*Directions for this task*: Reproduce every line of text in the listing below without any changes, and leave out the picture markers.

*The data*:

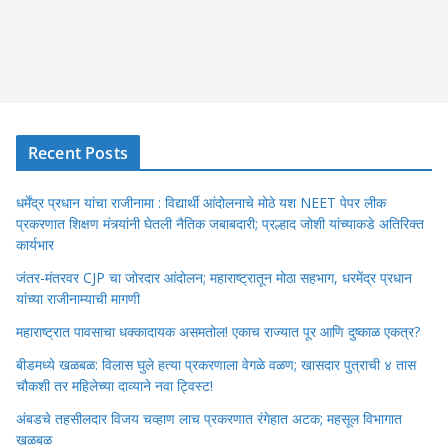
Recent Posts
धर्मेंद्र प्रधान यांचा राजीनामा : विद्यार्थी आंदोलनाचे मोठे यश NEET पेपर लीक
प्रकरणात शिक्षण मंत्र्यांनी घेतली नैतिक जबाबदारी; प्रल्हाद जोशी यांच्याकडे अतिरिक्त
कार्यभार
जंतर-मंतरवर CJP चा जोरदार आंदोलन; महाराष्ट्रातून मोठा सहभाग, धरमेंद्र प्रधान
यांच्या राजीनाम्याची मागणी
महाराष्ट्रात पावसाचा धक्कादायक असमतोल! एकाच राज्यात पूर आणि दुष्काळ एकत्र?
बीडमध्ये खळबळ: विलास घुले हत्या प्रकरणाला वेगळे वळण; खासदार पुत्राची ४ तास
चौकशी तर महिलेच्या दाव्याने नवा ट्विस्ट!
अंबडचे तहसीलदार विजय चव्हाण लाच प्रकरणात रंगेहात अटक; महसूल विभागात
खळबळ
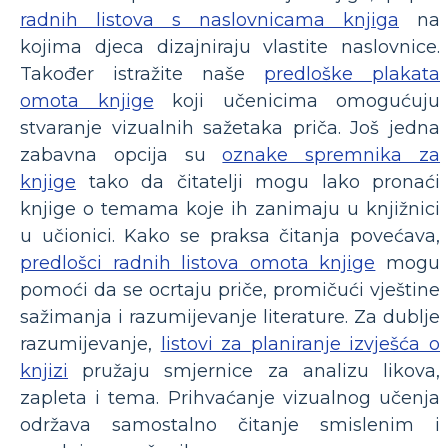
radnih listova s ​​naslovnicama knjiga
na
kojima djeca dizajniraju vlastite naslovnice.
Također istražite naše
predloške plakata
omota knjige
koji učenicima omogućuju
stvaranje vizualnih sažetaka priča. Još jedna
zabavna opcija su
oznake spremnika za
knjige
tako da čitatelji mogu lako pronaći
knjige o temama koje ih zanimaju u knjižnici
u učionici. Kako se praksa čitanja povećava,
predlošci radnih listova omota knjige
mogu
pomoći da se ocrtaju priče, promičući vještine
sažimanja i razumijevanje literature. Za dublje
razumijevanje,
listovi za planiranje izvješća o
knjizi
pružaju smjernice za analizu likova,
zapleta i tema. Prihvaćanje vizualnog učenja
održava samostalno čitanje smislenim i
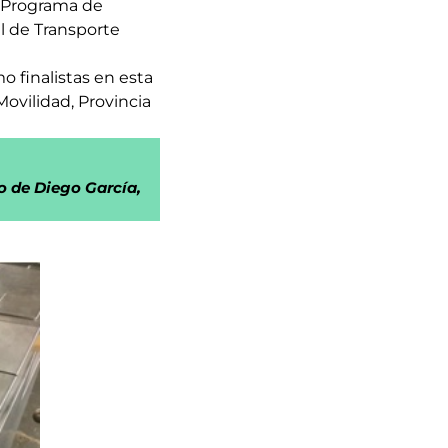
l Programa de
l de Transporte
 finalistas en esta
ovilidad, Provincia
o de Diego García,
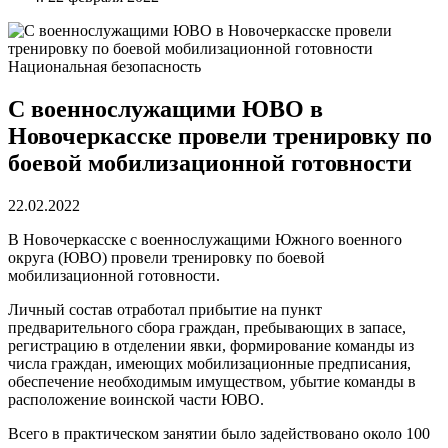
Национальная безопасность
С военнослужащими ЮВО в
Новочеркасске провели тренировку по
боевой мобилизационной готовности
22.02.2022
В Новочеркасске с военнослужащими Южного военного
округа (ЮВО) провели тренировку по боевой
мобилизационной готовности.
Личный состав отработал прибытие на пункт
предварительного сбора граждан, пребывающих в запасе,
регистрацию в отделении явки, формирование команды из
числа граждан, имеющих мобилизационные предписания,
обеспечение необходимым имуществом, убытие команды в
расположение воинской части ЮВО.
Всего в практическом занятии было задействовано около 100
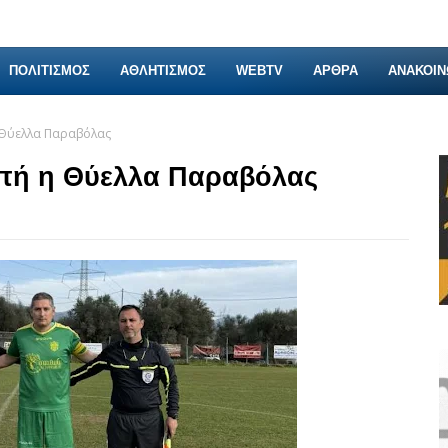
ΠΟΛΙΤΙΣΜΟΣ
ΑΘΛΗΤΙΣΜΟΣ
WEBTV
ΑΡΘΡΑ
ΑΝΑΚΟΙΝ
 Θύελλα Παραβόλας
οπή η Θύελλα Παραβόλας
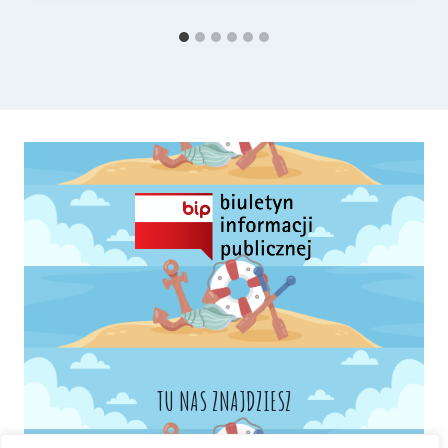
TU NAS ZNAJDZIESZ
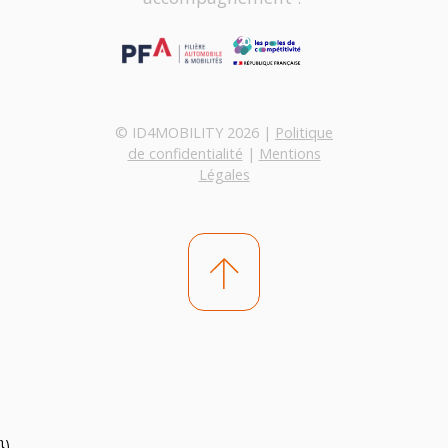
© ID4MOBILITY 2026 |
Politique
de confidentialité
|
Mentions
Légales
})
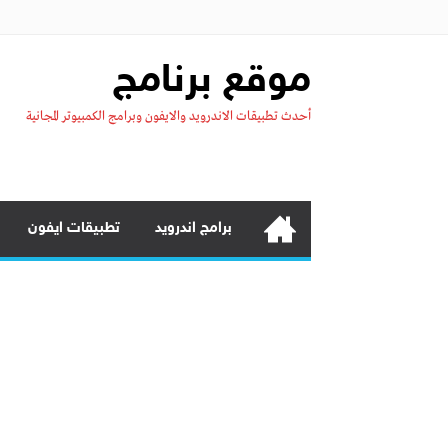
موقع برنامج
أحدث تطبيقات الاندرويد والايفون وبرامج الكمبيوتر المجانية
برامج اندرويد
تطبيقات ايفون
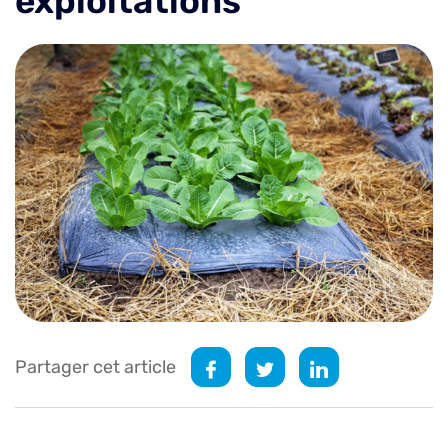
exploitations
Partager cet article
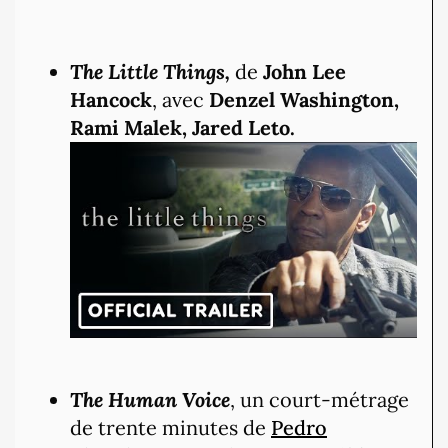
The Little Things,
de
John Lee
Hancock
, avec
Denzel Washington,
Rami Malek, Jared Leto.
The Human Voice
, un court-métrage
de trente minutes de
Pedro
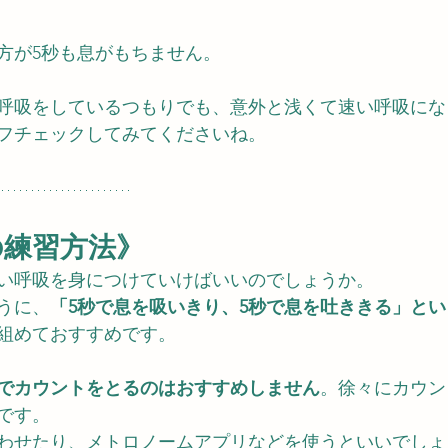
方が5秒も息がもちません。
呼吸をしているつもりでも、意外と浅くて速い呼吸にな
フチェックしてみてくださいね。
の練習方法》
い呼吸を身につけていけばいいのでしょうか。
うに、
「5秒で息を吸いきり、5秒で息を吐ききる」と
組めておすすめです。
でカウントをとるのはおすすめしません
。徐々にカウン
です。
わせたり、メトロノームアプリなどを使うといいでしょ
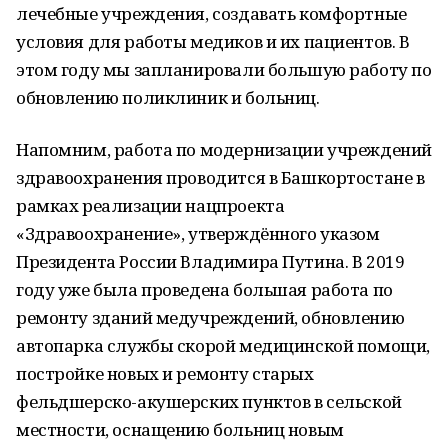
лечебные учреждения, создавать комфортные
условия для работы медиков и их пациентов. В
этом году мы запланировали большую работу по
обновлению поликлиник и больниц.
Напомним, работа по модернизации учреждений
здравоохранения проводится в Башкортостане в
рамках реализации нацпроекта
«Здравоохранение», утверждённого указом
Президента России Владимира Путина. В 2019
году уже была проведена большая работа по
ремонту зданий медучреждений, обновлению
автопарка службы скорой медицинской помощи,
постройке новых и ремонту старых
фельдшерско-акушерских пунктов в сельской
местности, оснащению больниц новым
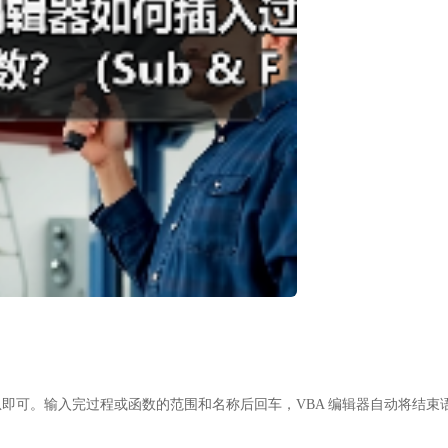
即可。输入完过程或函数的范围和名称后回车，VBA 编辑器自动将结束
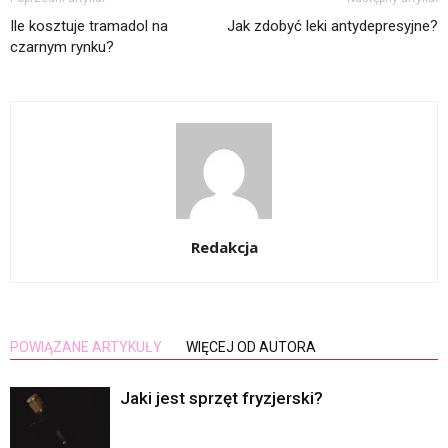
Ile kosztuje tramadol na
Jak zdobyć leki antydepresyjne?
czarnym rynku?
Redakcja
POWIĄZANE ARTYKUŁY
WIĘCEJ OD AUTORA
Jaki jest sprzęt fryzjerski?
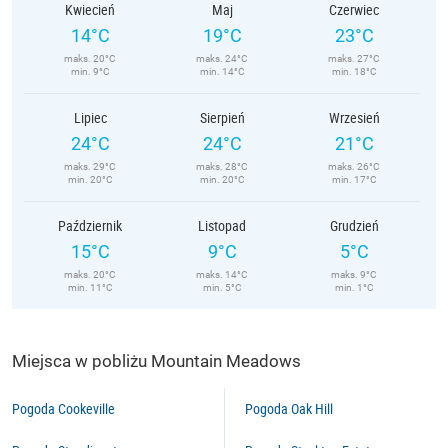
Kwiecień
Maj
Czerwiec
14°C
19°C
23°C
maks. 20°C
maks. 24°C
maks. 27°C
min. 9°C
min. 14°C
min. 18°C
Lipiec
Sierpień
Wrzesień
24°C
24°C
21°C
maks. 29°C
maks. 28°C
maks. 26°C
min. 20°C
min. 20°C
min. 17°C
Październik
Listopad
Grudzień
15°C
9°C
5°C
maks. 20°C
maks. 14°C
maks. 9°C
min. 11°C
min. 5°C
min. 1°C
Miejsca w pobliżu Mountain Meadows
Pogoda Cookeville
Pogoda Oak Hill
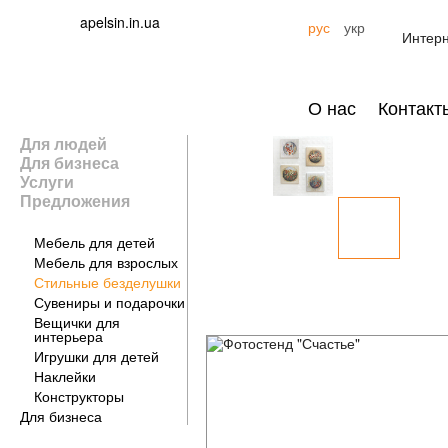
apelsin.in.ua
рус
укр
Интерн
О нас
Контакт
Для людей
Для бизнеса
Услуги
Предложения
Для дома
Мебель для детей
Мебель для взрослых
Стильные безделушки
Сувениры и подарочки
Вещички для
интерьера
Игрушки для детей
Наклейки
Конструкторы
Для бизнеса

*Written answer*:
Recent Posts
धर्मेंद्र प्रधान यांचा राजीनामा : विद्यार्थी आंदोलनाचे मोठे यश NEET पेपर लीक
प्रकरणात शिक्षण मंत्र्यांनी घेतली नैतिक जबाबदारी; प्रल्हाद जोशी यांच्याकडे अतिरिक्त
कार्यभार
जंतर-मंतरवर CJP चा जोरदार आंदोलन; महाराष्ट्रातून मोठा सहभाग, धरमेंद्र प्रधान
यांच्या राजीनाम्याची मागणी
महाराष्ट्रात पावसाचा धक्कादायक असमतोल! एकाच राज्यात पूर आणि दुष्काळ एकत्र?
बीडमध्ये खळबळ: विलास घुले हत्या प्रकरणाला वेगळे वळण; खासदार पुत्राची ४ तास
चौकशी तर महिलेच्या दाव्याने नवा ट्विस्ट!
अंबडचे तहसीलदार विजय चव्हाण लाच प्रकरणात रंगेहात अटक; महसूल विभागात
खळबळ
radnih listova s ​​naslovnicama knjiga
na
kojima djeca dizajniraju vlastite naslovnice.
Također istražite naše
predloške plakata
omota knjige
koji učenicima omogućuju
stvaranje vizualnih sažetaka priča. Još jedna
zabavna opcija su
oznake spremnika za
knjige
tako da čitatelji mogu lako pronaći
knjige o temama koje ih zanimaju u knjižnici
u učionici. Kako se praksa čitanja povećava,
predlošci radnih listova omota knjige
mogu
pomoći da se ocrtaju priče, promičući vještine
sažimanja i razumijevanje literature. Za dublje
razumijevanje,
listovi za planiranje izvješća o
knjizi
pružaju smjernice za analizu likova,
zapleta i tema. Prihvaćanje vizualnog učenja
održava samostalno čitanje smislenim i
l Programa de
l de Transporte
 finalistas en esta
ovilidad, Provincia
o de Diego García,
Национальная безопасность
С военнослужащими ЮВО в
Новочеркасске провели тренировку по
боевой мобилизационной готовности
22.02.2022
В Новочеркасске с военнослужащими Южного военного
округа (ЮВО) провели тренировку по боевой
мобилизационной готовности.
Личный состав отработал прибытие на пункт
предварительного сбора граждан, пребывающих в запасе,
регистрацию в отделении явки, формирование команды из
числа граждан, имеющих мобилизационные предписания,
обеспечение необходимым имуществом, убытие команды в
расположение воинской части ЮВО.
Всего в практическом занятии было задействовано около 100
ΠΟΛΙΤΙΣΜΟΣ
ΑΘΛΗΤΙΣΜΟΣ
WEBTV
ΑΡΘΡΑ
ΑΝΑΚΟΙΝ
 Θύελλα Παραβόλας
οπή η Θύελλα Παραβόλας
TU NAS ZNAJDZIESZ
© ID4MOBILITY 2026 |
Politique
de confidentialité
|
Mentions
Légales
})
موقع برنامج
أحدث تطبيقات الاندرويد والايفون وبرامج الكمبيوتر المجانية
برامج اندرويد
تطبيقات ايفون
exploitations
Partager cet article
The Little Things,
de
John Lee
Hancock
, avec
Denzel Washington,
Rami Malek, Jared Leto.
The Human Voice
, un court-métrage
de trente minutes de
Pedro
方が5秒も息がもちません。
呼吸をしているつもりでも、意外と浅くて速い呼吸にな
フチェックしてみてくださいね。
の練習方法》
い呼吸を身につけていけばいいのでしょうか。
うに、
「5秒で息を吸いきり、5秒で息を吐ききる」と
組めておすすめです。
でカウントをとるのはおすすめしません
。徐々にカウン
です。
わせたり、メトロノームアプリなどを使うといいでしょ
лечебные учреждения, создавать комфортные
условия для работы медиков и их пациентов. В
этом году мы запланировали большую работу по
обновлению поликлиник и больниц.
Напомним, работа по модернизации учреждений
здравоохранения проводится в Башкортостане в
рамках реализации нацпроекта
«Здравоохранение», утверждённого указом
Президента России Владимира Путина. В 2019
году уже была проведена большая работа по
ремонту зданий медучреждений, обновлению
автопарка службы скорой медицинской помощи,
постройке новых и ремонту старых
фельдшерско-акушерских пунктов в сельской
местности, оснащению больниц новым
即可。输入完过程或函数的范围和名称后回车，VBA 编辑器自动将结束
Ile kosztuje tramadol na
Jak zdobyć leki antydepresyjne?
czarnym rynku?
Redakcja
POWIĄZANE ARTYKUŁY
WIĘCEJ OD AUTORA
Jaki jest sprzęt fryzjerski?
Kwiecień
Maj
Czerwiec
14°C
19°C
23°C
maks. 20°C
maks. 24°C
maks. 27°C
min. 9°C
min. 14°C
min. 18°C
Lipiec
Sierpień
Wrzesień
24°C
24°C
21°C
maks. 29°C
maks. 28°C
maks. 26°C
min. 20°C
min. 20°C
min. 17°C
Październik
Listopad
Grudzień
15°C
9°C
5°C
maks. 20°C
maks. 14°C
maks. 9°C
min. 11°C
min. 5°C
min. 1°C
Miejsca w pobliżu Mountain Meadows
Pogoda Cookeville
Pogoda Oak Hill
apelsin.in.ua
рус
укр
Интерн
О нас
Контакт
Для людей
Для бизнеса
Услуги
Предложения
Для дома
Мебель для детей
Мебель для взрослых
Стильные безделушки
Сувениры и подарочки
Вещички для
интерьера
Игрушки для детей
Наклейки
Конструкторы
Для бизнеса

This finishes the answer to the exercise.